Caffeine is the most widely consumed methylxanthine, primarily found in beverages. As a nonspecific antagonist to adenosine, caffeine binds to both A₁ and A_2A adenosine receptors to increase neural activity and decrease cerebral blood flow, which allows it to alter neurovascular coupling. However, there has been much debate about the effects of caffeine on functional activity measured by BOLD imaging because of the complexity of the BOLD signal. Arterial spin labeling, on the other hand, is capable of measuring blood flow directly and quantitatively. A recently proposed calibrated BOLD model that combines ASL and BOLD with CO₂-induced hypercapnia is an excellent tool for studying the effect of substances such as caffeine on functional activity.

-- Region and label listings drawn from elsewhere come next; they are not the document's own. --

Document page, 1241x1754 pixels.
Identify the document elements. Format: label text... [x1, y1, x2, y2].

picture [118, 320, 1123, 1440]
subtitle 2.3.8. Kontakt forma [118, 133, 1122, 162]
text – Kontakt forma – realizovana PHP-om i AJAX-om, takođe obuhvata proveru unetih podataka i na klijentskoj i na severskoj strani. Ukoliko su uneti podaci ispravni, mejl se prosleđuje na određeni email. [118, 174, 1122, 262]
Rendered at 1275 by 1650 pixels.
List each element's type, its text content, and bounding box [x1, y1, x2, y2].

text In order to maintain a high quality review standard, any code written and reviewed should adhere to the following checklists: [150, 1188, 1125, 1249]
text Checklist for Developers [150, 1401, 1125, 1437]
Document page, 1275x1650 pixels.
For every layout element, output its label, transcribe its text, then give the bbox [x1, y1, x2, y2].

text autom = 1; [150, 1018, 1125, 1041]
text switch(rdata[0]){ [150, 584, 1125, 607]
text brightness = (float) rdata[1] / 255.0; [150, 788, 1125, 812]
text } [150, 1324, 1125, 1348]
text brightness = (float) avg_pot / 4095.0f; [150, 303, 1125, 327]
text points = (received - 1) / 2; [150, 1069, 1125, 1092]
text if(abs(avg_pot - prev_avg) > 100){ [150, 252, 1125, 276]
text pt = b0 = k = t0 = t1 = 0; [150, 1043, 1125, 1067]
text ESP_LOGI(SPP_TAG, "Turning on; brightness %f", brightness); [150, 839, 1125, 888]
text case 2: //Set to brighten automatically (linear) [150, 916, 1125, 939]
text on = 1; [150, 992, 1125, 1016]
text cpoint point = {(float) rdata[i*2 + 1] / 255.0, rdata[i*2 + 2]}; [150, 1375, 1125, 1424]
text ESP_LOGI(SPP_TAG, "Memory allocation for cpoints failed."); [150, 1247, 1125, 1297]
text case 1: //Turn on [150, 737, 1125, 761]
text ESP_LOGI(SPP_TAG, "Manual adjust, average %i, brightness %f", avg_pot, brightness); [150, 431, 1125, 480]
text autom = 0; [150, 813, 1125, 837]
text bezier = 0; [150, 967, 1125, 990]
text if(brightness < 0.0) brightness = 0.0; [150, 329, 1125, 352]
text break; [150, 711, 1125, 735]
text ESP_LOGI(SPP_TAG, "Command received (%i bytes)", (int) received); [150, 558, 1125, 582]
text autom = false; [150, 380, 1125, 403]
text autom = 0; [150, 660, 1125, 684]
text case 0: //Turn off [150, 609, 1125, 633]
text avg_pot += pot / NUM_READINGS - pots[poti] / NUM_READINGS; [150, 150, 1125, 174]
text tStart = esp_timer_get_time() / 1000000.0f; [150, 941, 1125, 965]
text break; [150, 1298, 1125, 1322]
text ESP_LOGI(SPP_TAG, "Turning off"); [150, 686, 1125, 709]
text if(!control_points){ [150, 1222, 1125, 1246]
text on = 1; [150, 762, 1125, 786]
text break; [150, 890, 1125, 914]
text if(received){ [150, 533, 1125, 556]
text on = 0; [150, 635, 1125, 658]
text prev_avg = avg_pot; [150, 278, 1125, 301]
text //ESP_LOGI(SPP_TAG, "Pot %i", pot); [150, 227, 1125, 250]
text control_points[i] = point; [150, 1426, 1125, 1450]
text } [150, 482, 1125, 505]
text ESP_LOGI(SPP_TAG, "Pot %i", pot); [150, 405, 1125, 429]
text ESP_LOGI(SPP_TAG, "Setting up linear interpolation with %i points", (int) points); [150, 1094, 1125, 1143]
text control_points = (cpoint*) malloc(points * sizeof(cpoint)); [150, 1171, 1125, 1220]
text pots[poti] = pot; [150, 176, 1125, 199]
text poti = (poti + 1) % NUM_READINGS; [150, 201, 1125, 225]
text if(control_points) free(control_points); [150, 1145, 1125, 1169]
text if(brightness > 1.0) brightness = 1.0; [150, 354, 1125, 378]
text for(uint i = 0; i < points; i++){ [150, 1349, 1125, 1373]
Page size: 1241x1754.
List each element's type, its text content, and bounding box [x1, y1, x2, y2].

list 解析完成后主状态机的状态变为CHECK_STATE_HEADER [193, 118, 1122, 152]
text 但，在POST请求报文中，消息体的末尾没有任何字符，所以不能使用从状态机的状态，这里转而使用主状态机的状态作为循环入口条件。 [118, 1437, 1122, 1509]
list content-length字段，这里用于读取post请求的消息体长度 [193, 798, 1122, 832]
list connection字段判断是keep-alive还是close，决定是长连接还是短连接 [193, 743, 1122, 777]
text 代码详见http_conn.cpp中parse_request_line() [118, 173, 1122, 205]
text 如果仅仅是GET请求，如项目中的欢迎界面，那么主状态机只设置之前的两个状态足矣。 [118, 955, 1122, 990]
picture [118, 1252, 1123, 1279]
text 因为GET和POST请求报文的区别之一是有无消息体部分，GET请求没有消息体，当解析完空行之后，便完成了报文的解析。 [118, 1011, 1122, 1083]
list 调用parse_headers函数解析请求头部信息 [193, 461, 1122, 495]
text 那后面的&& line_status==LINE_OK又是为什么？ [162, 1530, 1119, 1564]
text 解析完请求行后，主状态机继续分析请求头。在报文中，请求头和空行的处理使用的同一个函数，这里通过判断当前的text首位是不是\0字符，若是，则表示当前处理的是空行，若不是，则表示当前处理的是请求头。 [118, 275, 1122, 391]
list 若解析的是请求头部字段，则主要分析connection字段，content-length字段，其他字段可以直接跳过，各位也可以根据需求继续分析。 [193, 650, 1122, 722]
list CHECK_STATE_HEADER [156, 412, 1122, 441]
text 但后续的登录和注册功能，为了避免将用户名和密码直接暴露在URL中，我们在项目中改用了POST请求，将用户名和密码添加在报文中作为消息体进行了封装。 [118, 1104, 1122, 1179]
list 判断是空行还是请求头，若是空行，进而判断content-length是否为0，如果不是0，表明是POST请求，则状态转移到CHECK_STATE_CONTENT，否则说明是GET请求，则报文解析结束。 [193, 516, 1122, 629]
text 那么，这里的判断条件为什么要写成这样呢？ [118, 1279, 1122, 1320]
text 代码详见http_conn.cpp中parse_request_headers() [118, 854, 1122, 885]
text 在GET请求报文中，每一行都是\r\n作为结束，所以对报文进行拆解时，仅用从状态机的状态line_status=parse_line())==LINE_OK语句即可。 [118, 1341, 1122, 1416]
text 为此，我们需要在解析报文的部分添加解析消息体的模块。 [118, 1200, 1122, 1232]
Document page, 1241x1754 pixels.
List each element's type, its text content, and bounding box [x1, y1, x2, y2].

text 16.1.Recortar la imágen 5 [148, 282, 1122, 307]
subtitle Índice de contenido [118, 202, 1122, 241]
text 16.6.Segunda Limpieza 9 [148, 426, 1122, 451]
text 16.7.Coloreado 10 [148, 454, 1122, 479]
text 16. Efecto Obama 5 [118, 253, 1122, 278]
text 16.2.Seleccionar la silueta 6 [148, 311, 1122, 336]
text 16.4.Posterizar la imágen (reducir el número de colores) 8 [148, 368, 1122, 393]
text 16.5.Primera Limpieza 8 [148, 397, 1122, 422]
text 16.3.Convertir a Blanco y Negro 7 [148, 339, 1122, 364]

The work in this dissertation is divided into two parts. The first part consists of studies performed to optimize the parameters for a calibrated BOLD study of caffeine. The standard ASL sequence was first modified to streamline the CBF quantification process by employing an entirely automatic algorithm. This algorithm was used to investigate the reproducibility of pulsed ASL in healthy subjects. Clinical feasibility of this algorithm was assessed in stroke subjects. Then, the sensitivity of simultaneous ASL/BOLD imaging was investigated for simple visual and motor tasks. This simultaneous method was then used to determine the dose-response of caffeine's effects on task-induced brain activation. A "trace" method that monitors the effects of caffeine during injection showed that caffeine exerts its actions within a minute after the onset of injection and visibly reduces physiological fluctuations in the brain.

The second part of this thesis focuses on the calibrated BOLD approach. CBF:CMRO₂ coupling ratio was determined in motor and visual cortices before and after a dose of 2.5mg/kg caffeine. The results demonstrated that caffeine decreases CBF:CMRO₂ coupling, possibly through a combination of increased oxygen extraction fraction and glycolysis.